**Task item A:** Copy the lines in the records from the line with "223-579-4919" to the line with "Devoluciones", both included, with nothing changed.

**Text segment:**
········
It accomplishes most of this through the Korea Securities Computing
Corp. (Koscom),
which was established in 1977 by the KRX and Korea’s
Ministry of Finance. Koscom was originally created to serve securities
firms, and also sells back-office systems and market information
systems. “That’s 40 percent of the market for securities firms in
Korea,” Katkov points out. In addition, Koscom has been operating the
KRX trading system since 1988.

More recently, Koscom inaugurated a bond-trading platform developed
for Bursa Malaysia in February. “Bursa Malaysia put an international
auction to build an electronic trading platform for the bond market in
2006,” Shin explains. “The KRX won the auction.”

From the perspective of Bursa Malaysia, it makes sense for the two
exchanges to collaborate, says K. Sree Kumar, head of market and
product development at the Bursa Malaysia. “Bursa Malaysia does not see
KRX as a competitor,” he says. “In fact, it is in the best interest for
both Bursa Malaysia and KRX to exchange information and experiences for
the further development of the capital markets.”
········
Text read from pages:
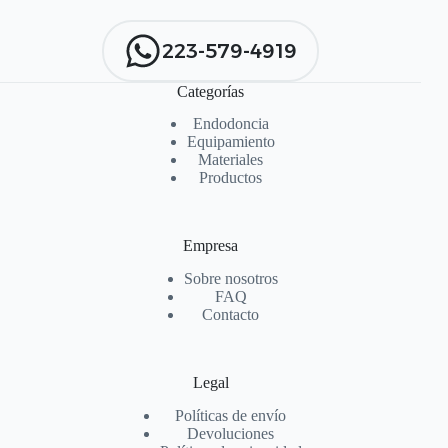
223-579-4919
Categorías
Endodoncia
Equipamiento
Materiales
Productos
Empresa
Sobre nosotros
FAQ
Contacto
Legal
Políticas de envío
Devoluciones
········
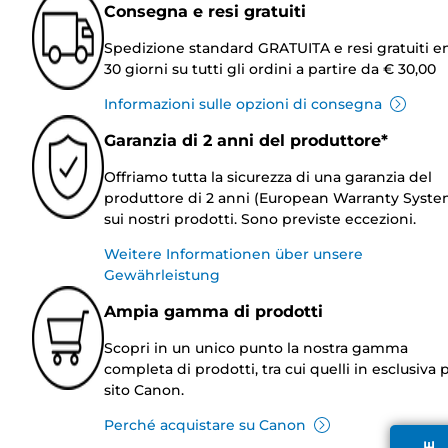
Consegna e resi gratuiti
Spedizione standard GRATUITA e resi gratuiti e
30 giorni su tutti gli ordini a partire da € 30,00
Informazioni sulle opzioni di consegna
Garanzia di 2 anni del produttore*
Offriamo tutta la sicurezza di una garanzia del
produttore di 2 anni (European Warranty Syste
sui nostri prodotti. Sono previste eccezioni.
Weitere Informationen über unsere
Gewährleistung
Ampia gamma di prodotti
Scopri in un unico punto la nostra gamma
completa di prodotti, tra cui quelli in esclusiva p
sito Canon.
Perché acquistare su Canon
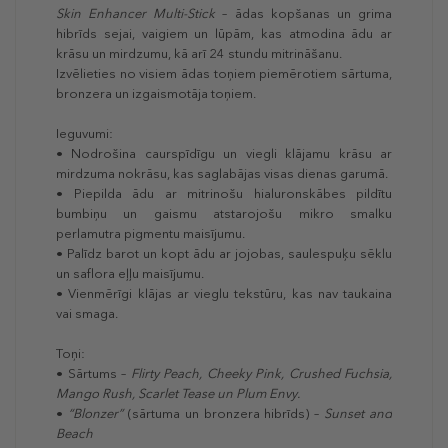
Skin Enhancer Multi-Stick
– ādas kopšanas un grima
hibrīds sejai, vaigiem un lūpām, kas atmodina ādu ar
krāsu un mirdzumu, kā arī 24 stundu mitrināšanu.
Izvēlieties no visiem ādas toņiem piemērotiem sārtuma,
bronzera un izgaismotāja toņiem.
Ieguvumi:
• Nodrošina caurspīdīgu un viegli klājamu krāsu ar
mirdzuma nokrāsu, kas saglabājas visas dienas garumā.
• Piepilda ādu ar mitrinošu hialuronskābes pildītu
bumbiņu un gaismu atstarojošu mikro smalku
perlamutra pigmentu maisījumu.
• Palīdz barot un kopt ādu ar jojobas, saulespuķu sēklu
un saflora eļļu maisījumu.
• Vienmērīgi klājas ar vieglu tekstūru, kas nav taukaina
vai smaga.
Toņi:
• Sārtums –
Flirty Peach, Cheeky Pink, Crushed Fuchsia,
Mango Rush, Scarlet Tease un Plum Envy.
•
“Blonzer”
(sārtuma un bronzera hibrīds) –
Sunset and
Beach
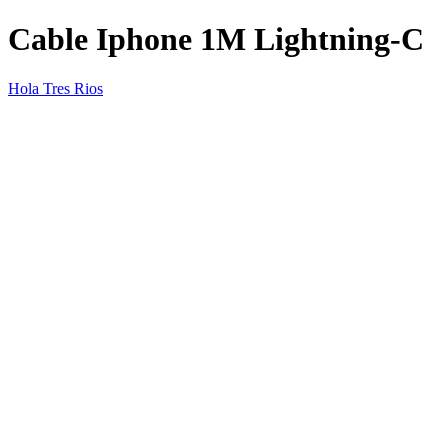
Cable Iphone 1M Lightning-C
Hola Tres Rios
········
**Task item B:** In the text on Koscom, why does Bursa Malaysia find it sensible to work with the KRX? Answer in one to three sentences.

**Expected answer A:**
223-579-4919
Categorías
Endodoncia
Equipamiento
Materiales
Productos
Empresa
Sobre nosotros
FAQ
Contacto
Legal
Políticas de envío
Devoluciones

**Expected answer B:** K. Sree Kumar says Bursa Malaysia does not see the KRX as a competitor. He adds that exchanging information and experiences is in the best interest of both exchanges for the further development of the capital markets.